Saved data entries:
---

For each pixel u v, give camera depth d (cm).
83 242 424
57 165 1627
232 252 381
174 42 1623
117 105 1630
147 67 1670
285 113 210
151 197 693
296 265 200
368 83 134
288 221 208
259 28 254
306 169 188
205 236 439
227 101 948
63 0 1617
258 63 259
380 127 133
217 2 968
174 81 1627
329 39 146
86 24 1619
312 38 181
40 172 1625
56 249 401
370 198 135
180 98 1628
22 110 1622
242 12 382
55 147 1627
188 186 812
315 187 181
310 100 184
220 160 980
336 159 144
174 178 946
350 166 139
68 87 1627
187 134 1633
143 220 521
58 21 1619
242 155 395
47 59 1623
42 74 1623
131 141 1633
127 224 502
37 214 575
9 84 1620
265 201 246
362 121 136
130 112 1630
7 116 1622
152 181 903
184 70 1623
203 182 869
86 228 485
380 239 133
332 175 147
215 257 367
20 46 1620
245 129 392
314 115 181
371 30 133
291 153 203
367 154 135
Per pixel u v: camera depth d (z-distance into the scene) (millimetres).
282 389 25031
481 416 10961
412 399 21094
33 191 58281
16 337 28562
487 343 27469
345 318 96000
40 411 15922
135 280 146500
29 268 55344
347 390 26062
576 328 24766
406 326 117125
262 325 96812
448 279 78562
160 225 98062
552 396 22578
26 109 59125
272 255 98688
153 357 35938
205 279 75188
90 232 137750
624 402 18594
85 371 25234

---

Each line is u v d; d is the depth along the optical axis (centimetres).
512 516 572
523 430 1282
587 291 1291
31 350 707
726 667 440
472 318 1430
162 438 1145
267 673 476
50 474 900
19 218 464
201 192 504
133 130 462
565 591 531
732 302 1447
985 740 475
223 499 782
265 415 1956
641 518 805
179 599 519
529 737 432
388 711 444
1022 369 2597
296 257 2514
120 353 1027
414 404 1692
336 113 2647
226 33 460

---

**Exercise directions**
Repeat the entries above verbatim, but only from the line that has "For each pixel u v, give camera depth d (cm)." down to the line that has "481 416 10961", inclusive.

**Exercise response**
For each pixel u v, give camera depth d (cm).
83 242 424
57 165 1627
232 252 381
174 42 1623
117 105 1630
147 67 1670
285 113 210
151 197 693
296 265 200
368 83 134
288 221 208
259 28 254
306 169 188
205 236 439
227 101 948
63 0 1617
258 63 259
380 127 133
217 2 968
174 81 1627
329 39 146
86 24 1619
312 38 181
40 172 1625
56 249 401
370 198 135
180 98 1628
22 110 1622
242 12 382
55 147 1627
188 186 812
315 187 181
310 100 184
220 160 980
336 159 144
174 178 946
350 166 139
68 87 1627
187 134 1633
143 220 521
58 21 1619
242 155 395
47 59 1623
42 74 1623
131 141 1633
127 224 502
37 214 575
9 84 1620
265 201 246
362 121 136
130 112 1630
7 116 1622
152 181 903
184 70 1623
203 182 869
86 228 485
380 239 133
332 175 147
215 257 367
20 46 1620
245 129 392
314 115 181
371 30 133
291 153 203
367 154 135
Per pixel u v: camera depth d (z-distance into the scene) (millimetres).
282 389 25031
481 416 10961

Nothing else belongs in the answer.